**Your objective:** Locate the string "knee" throughout the material and copy every line in which it occurs.
# # # # #
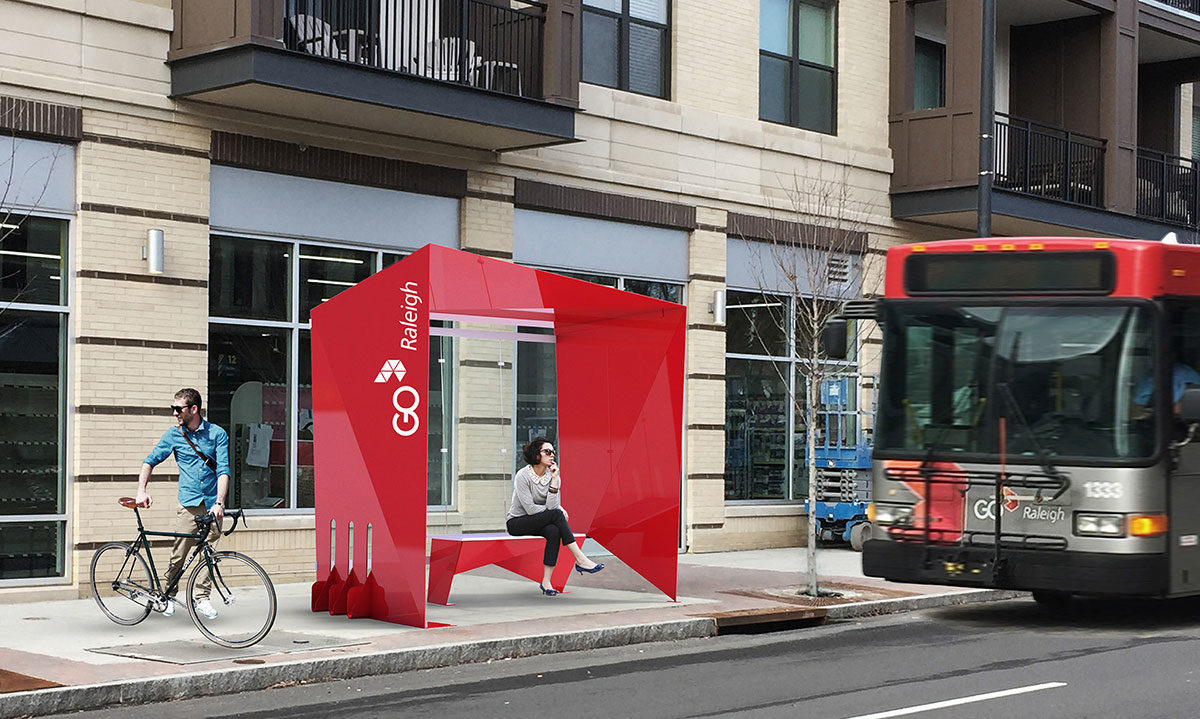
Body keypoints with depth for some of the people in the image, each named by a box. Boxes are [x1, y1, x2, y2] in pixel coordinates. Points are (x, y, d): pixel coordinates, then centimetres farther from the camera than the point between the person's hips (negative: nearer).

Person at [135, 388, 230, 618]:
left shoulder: (217, 434, -2)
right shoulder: (174, 435, 3)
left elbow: (223, 470, -9)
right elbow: (151, 460, 9)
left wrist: (219, 503, -22)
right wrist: (142, 490, -6)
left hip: (213, 504, 0)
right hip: (189, 503, 0)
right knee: (179, 552, -2)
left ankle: (202, 597, 13)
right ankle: (168, 594, 15)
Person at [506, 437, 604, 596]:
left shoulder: (553, 476, -1)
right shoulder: (523, 476, -16)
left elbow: (551, 505, -15)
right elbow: (530, 509, -20)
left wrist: (554, 480, -20)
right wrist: (558, 511, -10)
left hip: (541, 523, 5)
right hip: (517, 523, -5)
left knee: (554, 531, -31)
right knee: (556, 514, -28)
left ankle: (546, 581, -28)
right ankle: (580, 560, -29)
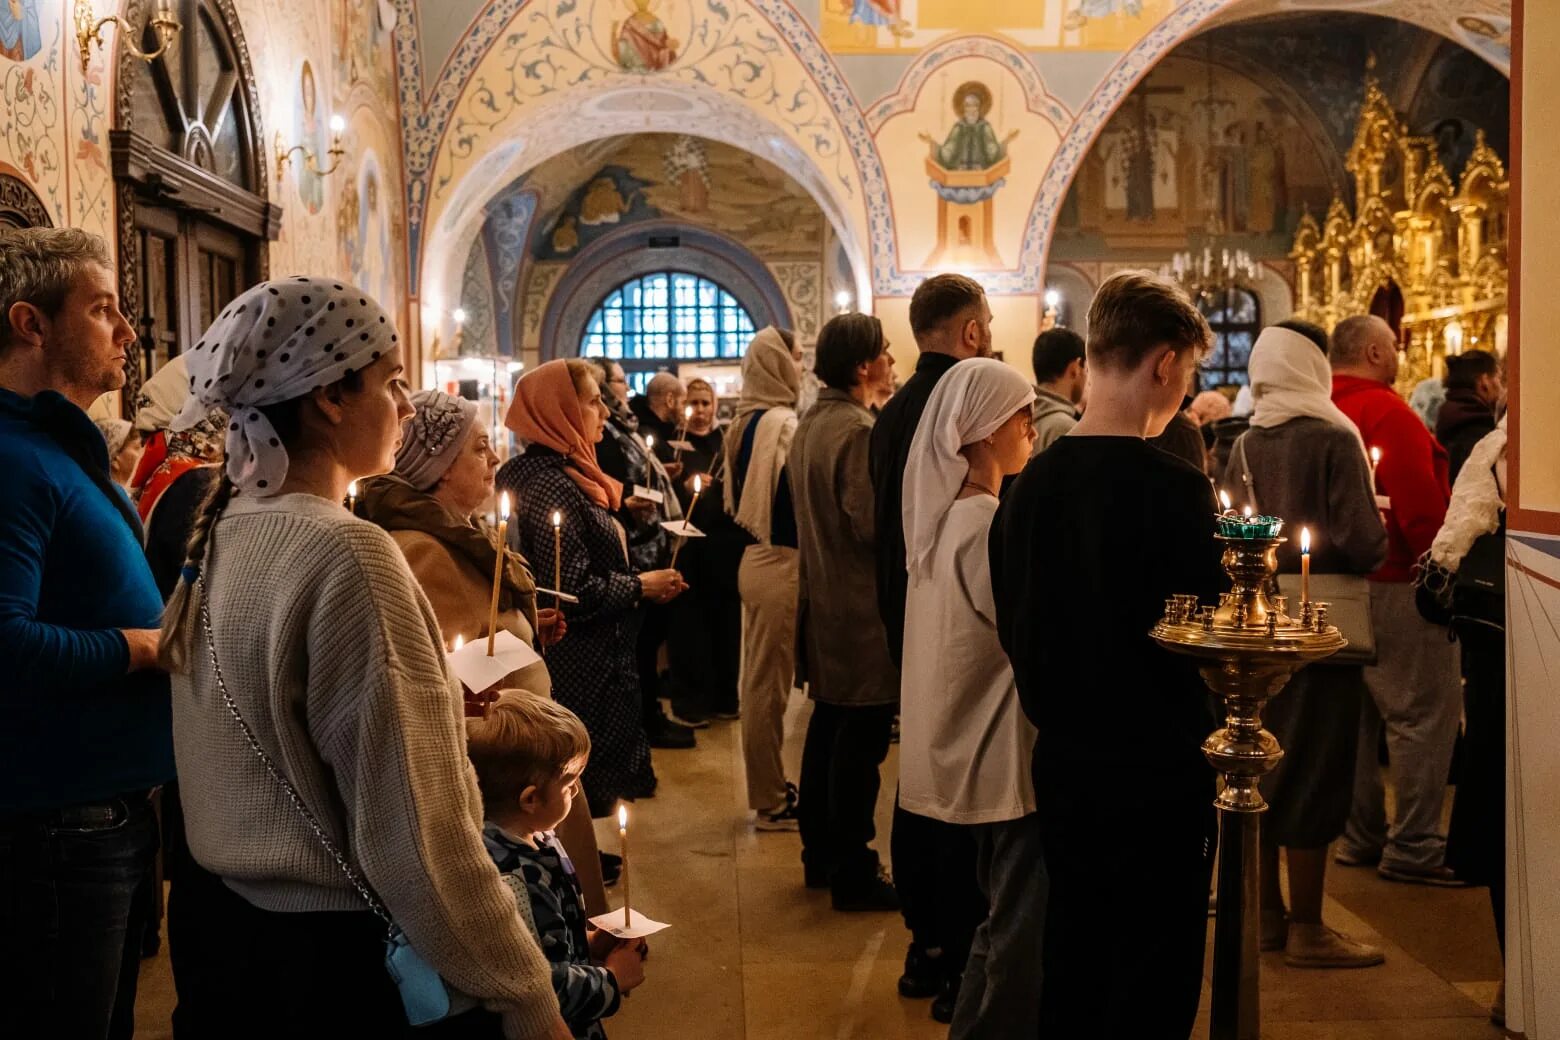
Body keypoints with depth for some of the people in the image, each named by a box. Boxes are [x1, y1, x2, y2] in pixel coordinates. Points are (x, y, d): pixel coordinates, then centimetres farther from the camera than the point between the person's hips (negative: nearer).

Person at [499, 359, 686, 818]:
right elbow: (571, 592, -24)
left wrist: (642, 582, 6)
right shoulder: (549, 485, -20)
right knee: (583, 792, 3)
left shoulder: (564, 475, 11)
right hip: (578, 673, -10)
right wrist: (639, 586, -13)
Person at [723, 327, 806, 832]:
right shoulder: (785, 425, -18)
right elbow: (797, 498, -18)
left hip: (756, 558, 9)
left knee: (758, 679, 16)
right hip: (781, 563, -9)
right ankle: (771, 802, 10)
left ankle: (767, 787, 28)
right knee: (771, 683, 0)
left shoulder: (745, 422, 9)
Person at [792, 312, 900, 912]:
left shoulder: (810, 424, 10)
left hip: (822, 597, 10)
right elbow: (871, 525, -24)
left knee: (829, 723, 18)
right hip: (861, 604, -10)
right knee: (862, 737, -2)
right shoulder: (858, 430, -19)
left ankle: (820, 852, 29)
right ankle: (852, 873, 6)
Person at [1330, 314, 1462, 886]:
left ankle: (1361, 836, 21)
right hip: (1395, 584, -9)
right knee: (1427, 710, -3)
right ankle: (1413, 847, 0)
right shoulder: (1386, 412, -15)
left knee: (1358, 709, 14)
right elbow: (1420, 508, -21)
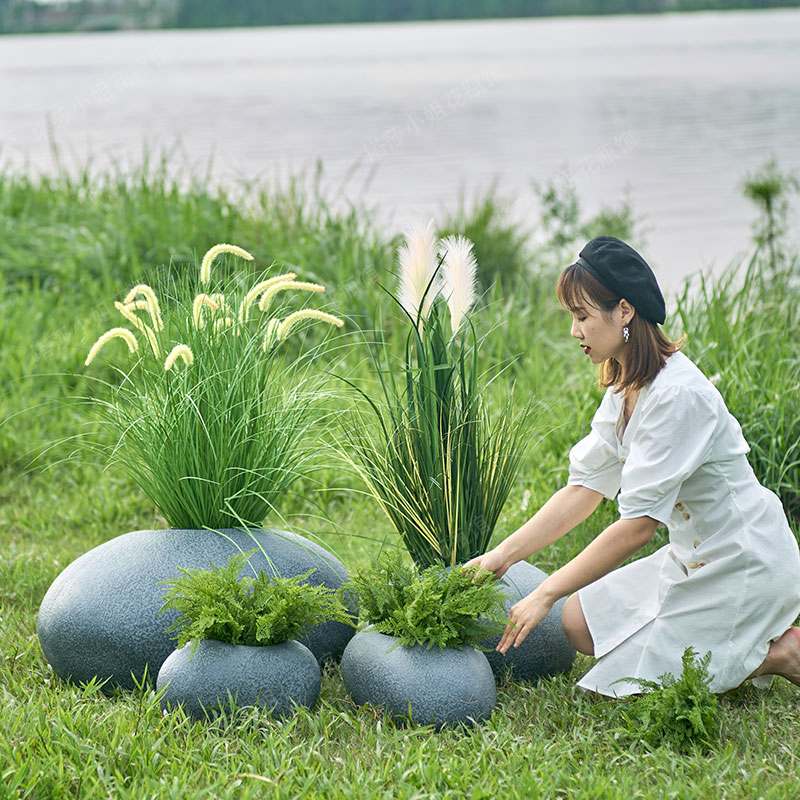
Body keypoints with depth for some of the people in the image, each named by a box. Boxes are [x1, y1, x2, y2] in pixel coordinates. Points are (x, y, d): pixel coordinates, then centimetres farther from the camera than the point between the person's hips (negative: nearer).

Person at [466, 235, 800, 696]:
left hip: (741, 567, -9)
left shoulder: (677, 395, -27)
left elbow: (640, 523, -27)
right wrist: (502, 556, -3)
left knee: (619, 684, -6)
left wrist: (546, 594, -23)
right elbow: (584, 488, 4)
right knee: (580, 622, 10)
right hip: (694, 556, 9)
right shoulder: (625, 389, 3)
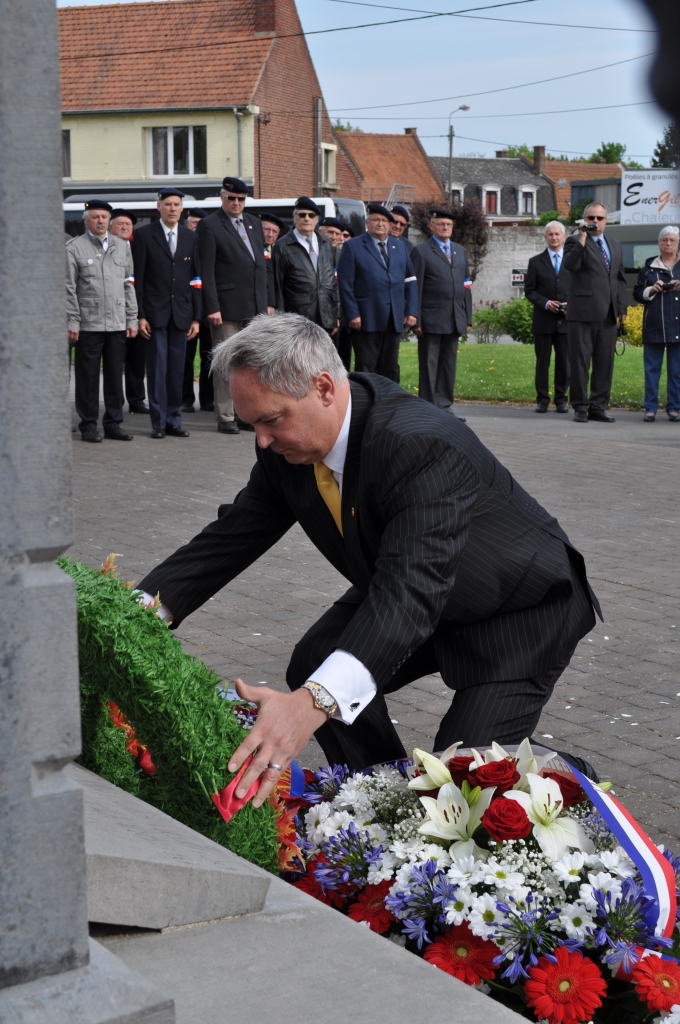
# # # # #
**Answer space:**
right knee: (179, 552, -2)
left knee: (554, 531, -31)
right knee: (556, 514, -28)
right knee: (583, 792, 3)
left knee: (758, 679, 16)
right knee: (771, 683, 0)
left knee: (829, 723, 18)
right knee: (862, 737, -2)
right knee: (1427, 710, -3)
left knee: (1358, 709, 14)
left knee: (619, 684, -6)
right knee: (580, 622, 10)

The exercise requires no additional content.